Coordinates: 9°32′13″N 13°41′08″W / 9.53694°N 13.68556°W / 9.53694; -13.68556Coordinates: 9°32′13″N 13°41′08″W / 9.53694°N 13.68556°W / 9.53694; -13.68556
Country  Guinea
Region Conakry Region

Camp Boiro or Camp Mamadou Boiro (1960 – 1984) is a defunct Guinean concentration camp within Conakry city. During the regime of President Ahmed Sékou Touré, thousands of political opponents were imprisoned at the camp. It has been estimated that almost 5,000 people were executed or died from torture or starvation at the camp. According to other estimates, the number of victims was ten times higher: 50,000.

Sékou Touré became president of Guinea when the country gained independence from France in 1958. Over the years that followed, his regime became increasingly repressive, persecuting opposition leaders and dissidents from within the ruling Guinean Democratic Party (PDG). The camp, situated in the center of Conakry, was originally called Camp Camyenne. It housed the Republican Guard under French colonial rule. The political prison block in the camp was constructed with assistance from the Czechoslovak government.
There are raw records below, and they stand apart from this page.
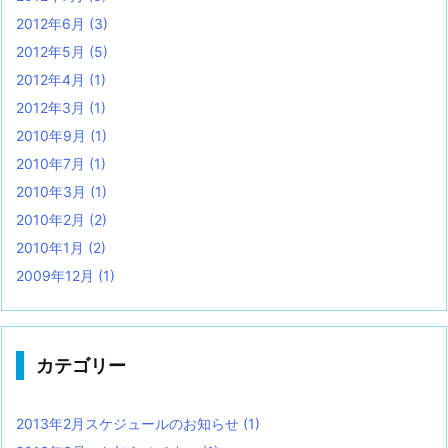
2012年6月
(3)
2012年5月
(5)
2012年4月
(1)
2012年3月
(1)
2010年9月
(1)
2010年7月
(1)
2010年3月
(1)
2010年2月
(2)
2010年1月
(2)
2009年12月
(1)
カテゴリー
2013年2月スケジュールのお知らせ
(1)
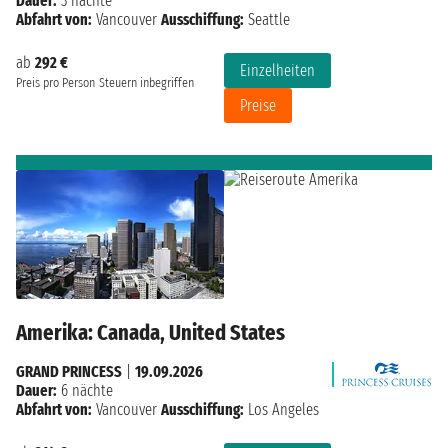
Dauer:
3 nächte
Abfahrt von:
Vancouver
Ausschiffung:
Seattle
ab
292 €
Einzelheiten
Preis pro Person
Steuern inbegriffen
Preise
Amerika: Canada, United States
GRAND PRINCESS
|
19.09.2026
Dauer:
6 nächte
Abfahrt von:
Vancouver
Ausschiffung:
Los Angeles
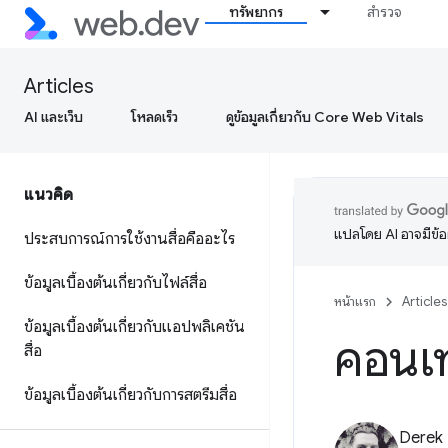
ทรัพยากร
สำรวจ
Articles
AI และเว็บ
โหลดเร็ว
ดูข้อมูลเกี่ยวกับ Core Web Vitals
แนวคิด
แปลโดย AI อาจมีข้
ประสบการณ์การใช้งานสื่อคืออะไร
ข้อมูลเบื้องต้นเกี่ยวกับไฟล์สื่อ
หน้าแรก
Articles
ข้อมูลเบื้องต้นเกี่ยวกับแอปพลิเคชัน
คอนเท
สื่อ
ข้อมูลเบื้องต้นเกี่ยวกับการสตรีมสื่อ
Derek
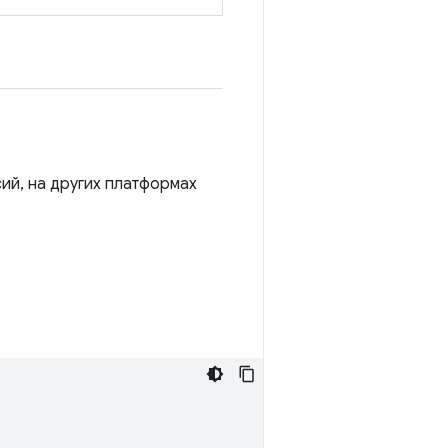
ий, на других платформах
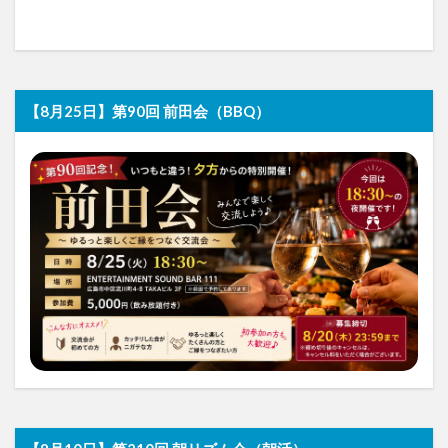
【8月25日】第90回 前田会（BBQ）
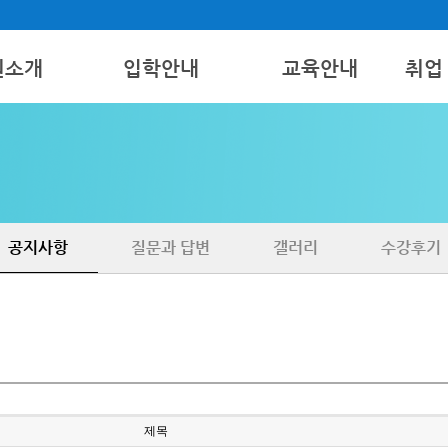
원소개
입학안내
교육안내
취업
모집요강
간호조무사
취업
보기
국비지원
병원코디네이터
구인 
치과특설
공지사항
질문과 답변
갤러리
수강후기
제목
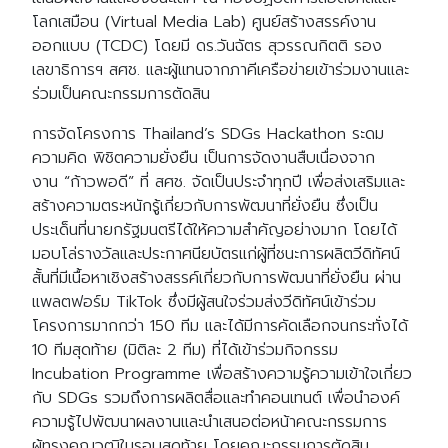
โลกเสมือน (Virtual Media Lab) ศูนย์สร้างสรรค์งาน
ออกแบบ (TCDC) โดยมี ดร.วันฉัตร สุวรรณกิตติ รอง
เลขาธิการฯ สศช. และผู้แทนจากภาคีเครือข่ายเข้าร่วมงานและ
ร่วมเป็นคณะกรรมการตัดสิน
การจัดโครงการ Thailand’s SDGs Hackathon ระดม
ความคิด พิชิตความยั่งยืน เป็นการจัดงานสืบเนื่องจาก
งาน “ก้าวพอดี” ที่ สศช. จัดเป็นประจำทุกปี เพื่อส่งเสริมและ
สร้างความตระหนักรู้เกี่ยวกับการพัฒนาที่ยั่งยืน ซึ่งเป็น
ประเด็นที่นายกรัฐมนตรีได้ให้ความสำคัญอย่างมาก โดยได้
มอบโล่รางวัลและประกาศนียบัตรแก่ผู้ที่ชนะการผลิตวีดิทัศน์
สั้นที่มีเนื้อหาเชิงสร้างสรรค์เกี่ยวกับการพัฒนาที่ยั่งยืน ผ่าน
แพลตฟอร์ม TikTok ซึ่งมีผู้สนใจร่วมส่งวีดิทัศน์เข้าร่วม
โครงการมากกว่า 150 ทีม และได้มีการคัดเลือกจนกระทั่งได้
10 ทีมสุดท้าย (มิติละ 2 ทีม) ที่ได้เข้าร่วมกิจกรรม
Incubation Programme เพื่อสร้างความรู้ความเข้าใจเกี่ยว
กับ SDGs รวมถึงการผลิตสื่อและทำคอนเทนต์ เพื่อนำองค์
ความรู้ไปพัฒนาผลงานและนำเสนอต่อหน้าคณะกรรมการ
ผู้ทรงคุณวุฒิในรอบสุดท้าย โดยคณะกรรมการตัดสิน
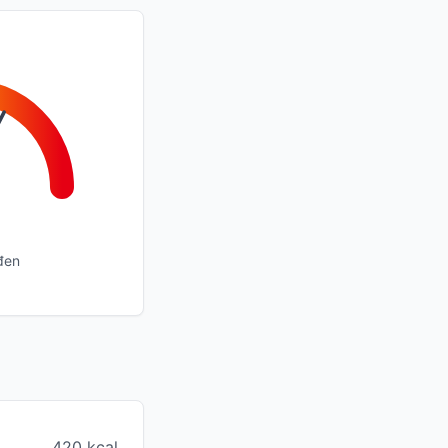
đen
420 kcal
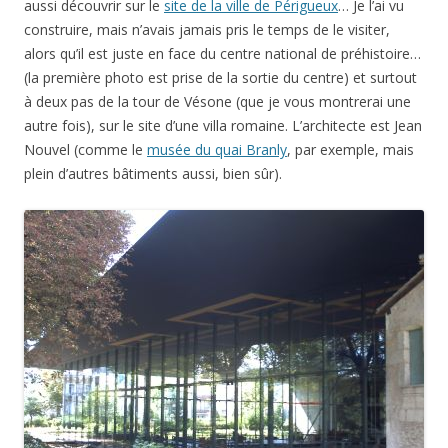
aussi découvrir sur le
site de la ville de Périgueux
… Je l’ai vu
construire, mais n’avais jamais pris le temps de le visiter,
alors qu’il est juste en face du centre national de préhistoire…
(la première photo est prise de la sortie du centre) et surtout
à deux pas de la tour de Vésone (que je vous montrerai une
autre fois), sur le site d’une villa romaine. L’architecte est Jean
Nouvel (comme le
musée du quai Branly
, par exemple, mais
plein d’autres bâtiments aussi, bien sûr).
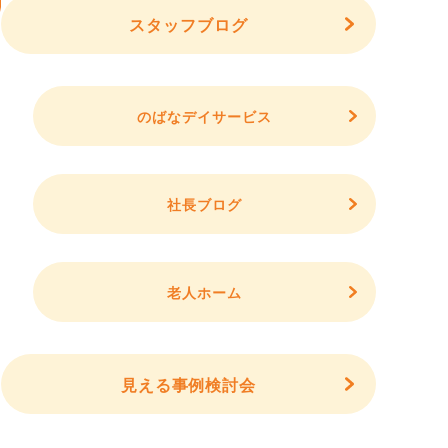
スタッフブログ
のばなデイサービス
社長ブログ
老人ホーム
見える事例検討会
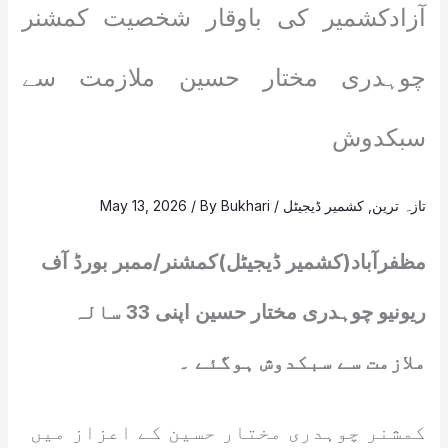
آزادکشمیر کی باوقار شخصیت کمشنر
چوہدری مختار حسین ملازمت سے
سبکدوش
تازہ ترین
,
کشمیر ڈیجیٹل
/
Bukhari
/ By
May 13, 2026
مظفرآباد(کشمیر ڈیجیٹل)کمشنر/ممبر بورڈ آف
ریونیو چوہدری مختار حسین اپنی 33 سالہ
ملازمت سے سبکدوش ہوگئے ۔
کمشنر چوہدری مختار حسین کے اعزاز میں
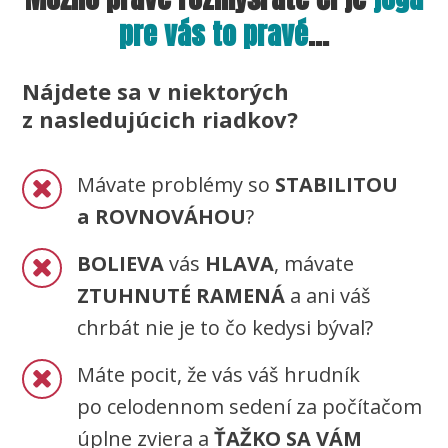
pre vás to pravé
...
Nájdete sa v niektorých
z nasledujúcich riadkov?
Mávate problémy so
STABILITOU
a ROVNOVÁHOU
?
BOLIEVA
vás
HLAVA
, mávate
ZTUHNUTÉ RAMENÁ
a ani váš
chrbát nie je to čo kedysi býval?
Máte pocit, že vás váš hrudník
po celodennom sedení za počítačom
úplne zviera a
ŤAŽKO SA VÁM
In 1961 the commandant had the windows reduced in size, since they were too large for condemned men. The camp was renamed Camp Mamadou Boiro in 1969 in honor of a police commissioner who had been thrown from a helicopter in which he was transporting prisoners from Labé to Conakry.

The camp was used to dispose of Touré's opponents. Achkar Marof, actor and former Guinean ambassador to the United Nations, was recalled to Guinea in 1968, arrested and jailed at Camp Boiro. He briefly gained his freedom in the 1970 coup attempt. His family learned in 1985 that he had been shot on 26 January 1971. The so-called Labé plot, linked to French imperialism, was uncovered in February 1969. Touré used this plot to purge the army and execute at least 13 people. A total of 87 people were arrested and detained in the camp. Two, Mouctar Diallo and Namory Keïta, died of starvation and dehydration only days after their arrest.Fodéba Keïta, former Minister of Defense, was arrested for alleged complicity in the Labé plot. He was shot after forced starvation on 27 May 1969.

On 21 November 1970, the Portuguese Armed Forces based in the neighbor Portuguese Guinea, assisted by Guinean oppositionists, executed the Operation Green Sea, an amphibious raid against Conakry aimed to achieve several military and political objectives, including the liberation of Portuguese POWs and the attempt to overthrow the Touré regime. They captured Camp Boiro and liberated the prisoners. The camp commandant Siaka Touré managed to hide, but General Lansana Diané, minister of Defense, was captured. He later escaped and took refuge with the ambassador of Algeria. The coup attempt failed, and in the aftermath many opponents of the regime were rounded up and imprisoned in Camp Boiro. On 23 December 1970, the Bishop of Conakry, Raymond-Marie Tchidimbo, was arrested, and subsequently made a "confession". Tchidimbo later wrote a book about his 8-year, 8-month stay at the camp.Alassane Diop, who was Senegalese in origin, a former Minister of Information in Guinea was arrested and held in Camp Boiro for ten years, returning to Senegal after his release.